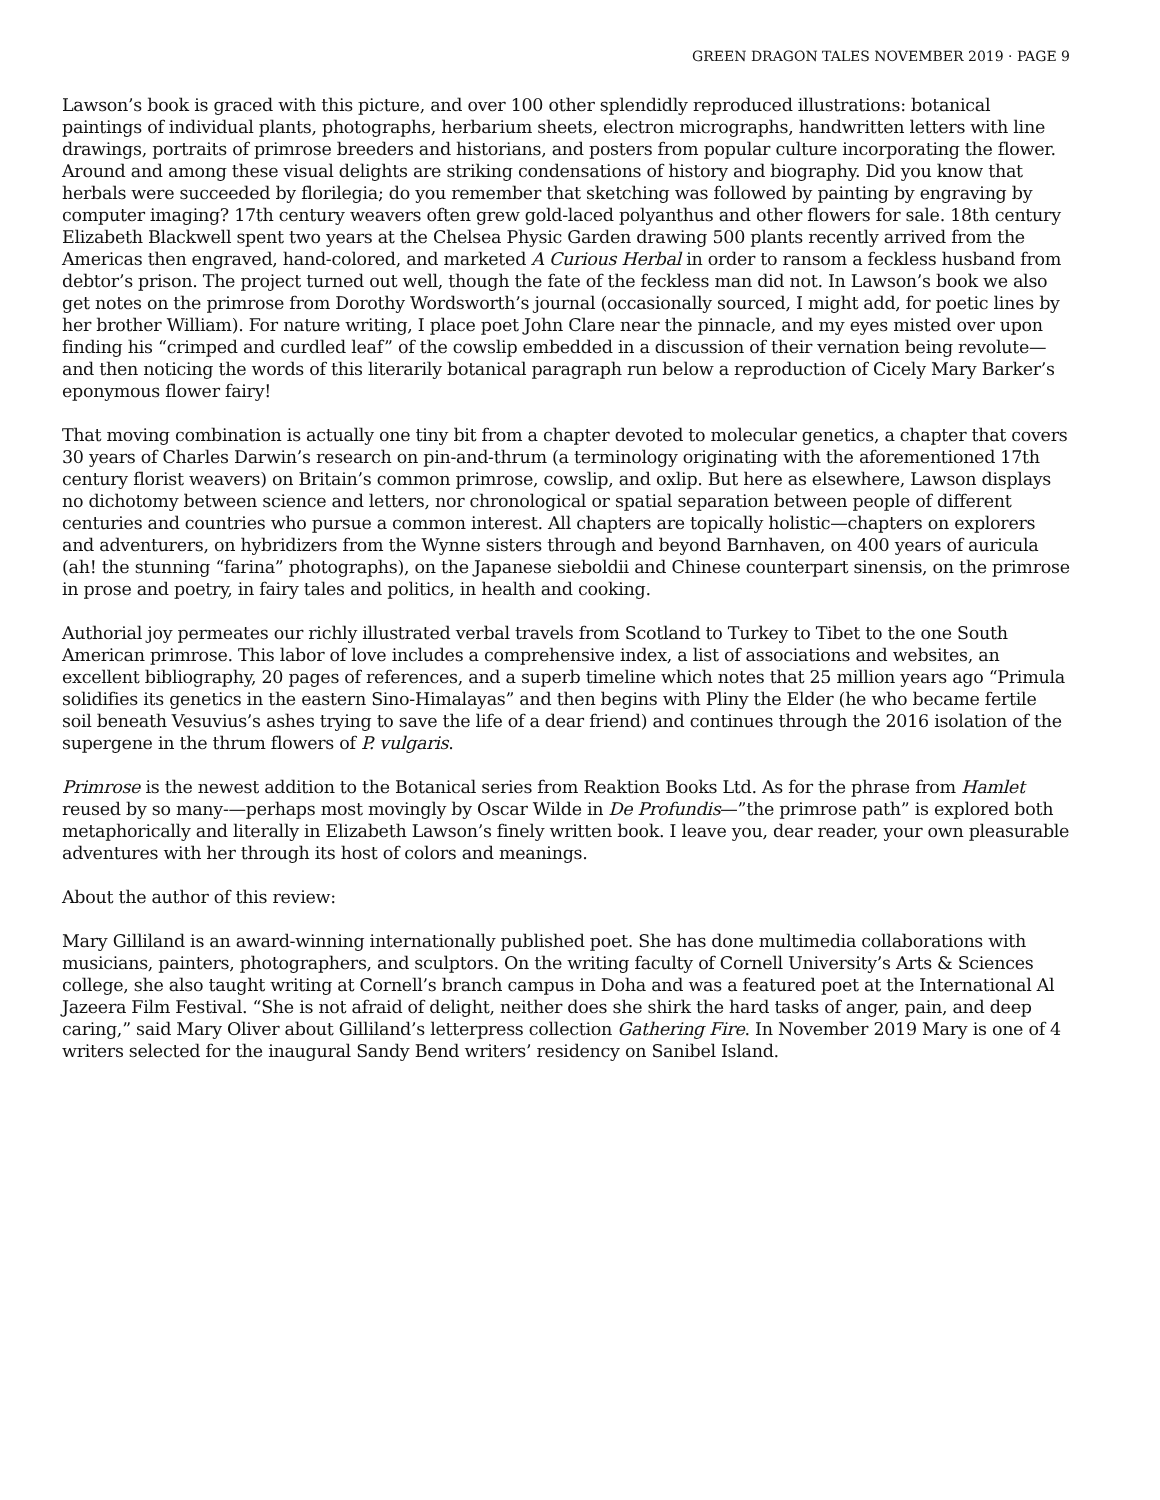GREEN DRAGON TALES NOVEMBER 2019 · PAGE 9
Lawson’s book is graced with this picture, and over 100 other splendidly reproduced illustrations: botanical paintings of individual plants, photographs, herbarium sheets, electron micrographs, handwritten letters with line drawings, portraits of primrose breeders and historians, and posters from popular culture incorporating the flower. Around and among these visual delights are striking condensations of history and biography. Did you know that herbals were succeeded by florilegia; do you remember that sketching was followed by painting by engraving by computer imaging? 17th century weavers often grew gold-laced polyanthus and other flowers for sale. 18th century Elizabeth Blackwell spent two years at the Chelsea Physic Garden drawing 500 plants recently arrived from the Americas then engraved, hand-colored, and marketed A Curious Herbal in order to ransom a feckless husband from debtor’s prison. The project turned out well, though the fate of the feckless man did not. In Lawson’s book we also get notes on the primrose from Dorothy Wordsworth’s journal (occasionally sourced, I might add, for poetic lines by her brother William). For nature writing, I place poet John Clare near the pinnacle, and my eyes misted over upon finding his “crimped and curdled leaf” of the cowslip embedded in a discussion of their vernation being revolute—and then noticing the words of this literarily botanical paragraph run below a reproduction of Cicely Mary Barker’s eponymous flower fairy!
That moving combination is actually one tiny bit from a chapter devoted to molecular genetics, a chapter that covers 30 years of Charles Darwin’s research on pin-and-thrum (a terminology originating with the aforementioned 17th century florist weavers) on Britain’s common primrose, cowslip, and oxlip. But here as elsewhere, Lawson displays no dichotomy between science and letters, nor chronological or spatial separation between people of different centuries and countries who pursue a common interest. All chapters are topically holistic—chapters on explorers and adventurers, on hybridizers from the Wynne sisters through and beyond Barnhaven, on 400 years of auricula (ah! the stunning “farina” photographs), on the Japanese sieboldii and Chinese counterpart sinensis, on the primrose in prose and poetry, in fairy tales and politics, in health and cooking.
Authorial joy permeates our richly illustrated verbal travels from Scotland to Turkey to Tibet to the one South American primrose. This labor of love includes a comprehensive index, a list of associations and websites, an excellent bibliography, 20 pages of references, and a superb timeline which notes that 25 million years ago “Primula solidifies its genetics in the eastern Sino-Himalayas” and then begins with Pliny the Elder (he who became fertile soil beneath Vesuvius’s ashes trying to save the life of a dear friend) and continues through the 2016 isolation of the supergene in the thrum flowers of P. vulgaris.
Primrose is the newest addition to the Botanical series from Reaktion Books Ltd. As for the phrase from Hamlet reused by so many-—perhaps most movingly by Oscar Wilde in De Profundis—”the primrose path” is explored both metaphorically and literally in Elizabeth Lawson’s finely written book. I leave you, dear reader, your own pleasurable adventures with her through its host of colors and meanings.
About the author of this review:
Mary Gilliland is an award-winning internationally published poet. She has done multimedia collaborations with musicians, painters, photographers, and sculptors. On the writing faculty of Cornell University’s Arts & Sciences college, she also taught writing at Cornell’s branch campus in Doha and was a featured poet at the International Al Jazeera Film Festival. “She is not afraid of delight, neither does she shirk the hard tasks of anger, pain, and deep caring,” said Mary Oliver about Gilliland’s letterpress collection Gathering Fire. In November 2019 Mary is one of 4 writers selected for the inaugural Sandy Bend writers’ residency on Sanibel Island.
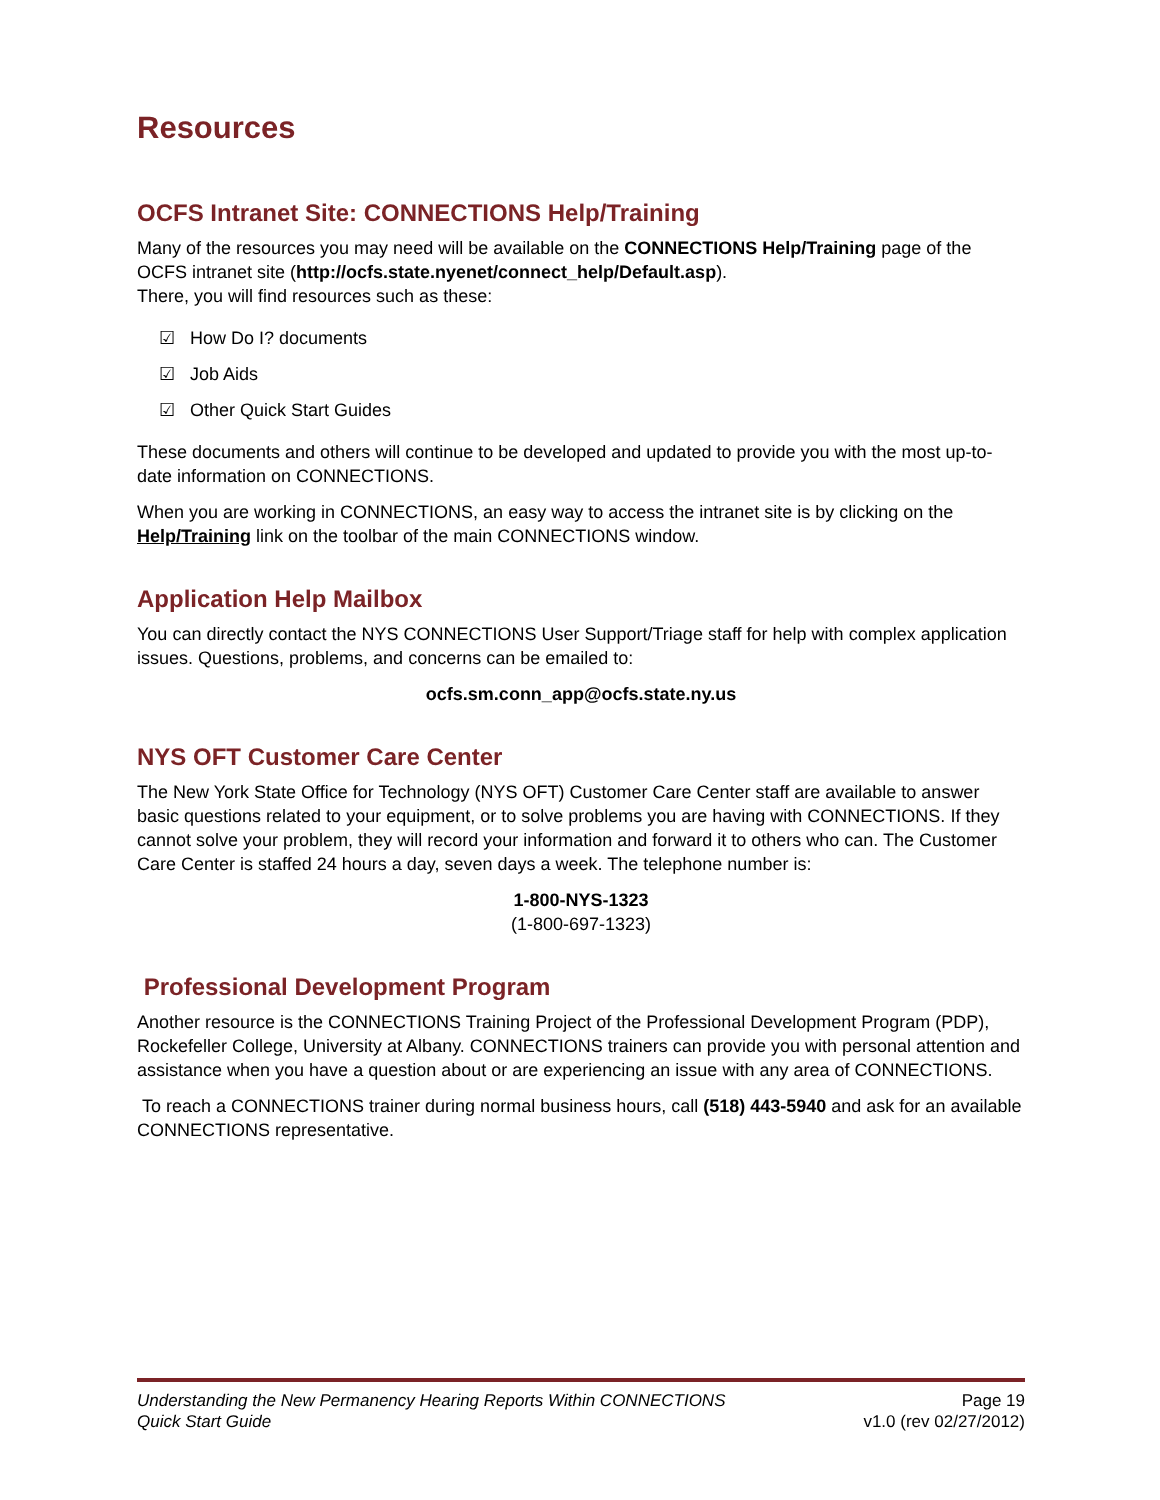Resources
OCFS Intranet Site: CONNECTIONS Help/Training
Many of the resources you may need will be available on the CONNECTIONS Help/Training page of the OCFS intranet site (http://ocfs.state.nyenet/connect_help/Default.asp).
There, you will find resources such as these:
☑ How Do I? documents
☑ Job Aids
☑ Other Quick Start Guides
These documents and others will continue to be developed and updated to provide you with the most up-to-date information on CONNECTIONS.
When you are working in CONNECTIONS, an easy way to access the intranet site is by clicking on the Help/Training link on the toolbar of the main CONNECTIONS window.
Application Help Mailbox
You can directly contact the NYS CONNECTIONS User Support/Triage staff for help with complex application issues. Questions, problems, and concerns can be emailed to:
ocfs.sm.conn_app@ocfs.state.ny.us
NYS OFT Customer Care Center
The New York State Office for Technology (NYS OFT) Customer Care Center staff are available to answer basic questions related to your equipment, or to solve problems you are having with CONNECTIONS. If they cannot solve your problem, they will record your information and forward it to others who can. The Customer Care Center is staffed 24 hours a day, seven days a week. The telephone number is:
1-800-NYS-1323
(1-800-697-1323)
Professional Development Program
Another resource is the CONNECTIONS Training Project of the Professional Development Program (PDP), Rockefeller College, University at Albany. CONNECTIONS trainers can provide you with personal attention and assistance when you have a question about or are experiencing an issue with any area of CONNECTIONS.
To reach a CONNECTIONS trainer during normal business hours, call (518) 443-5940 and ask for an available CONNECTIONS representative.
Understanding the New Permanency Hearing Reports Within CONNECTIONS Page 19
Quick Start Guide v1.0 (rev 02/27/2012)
==============================
▶ [THE PROBLEM] In the listing above, find each line with the word "Professional" and copy it.

▶ [YOUR SOLUTION]
Professional Development Program
Another resource is the CONNECTIONS Training Project of the Professional Development Program (PDP), Rockefeller College, University at Albany. CONNECTIONS trainers can provide you with personal attention and assistance when you have a question about or are experiencing an issue with any area of CONNECTIONS.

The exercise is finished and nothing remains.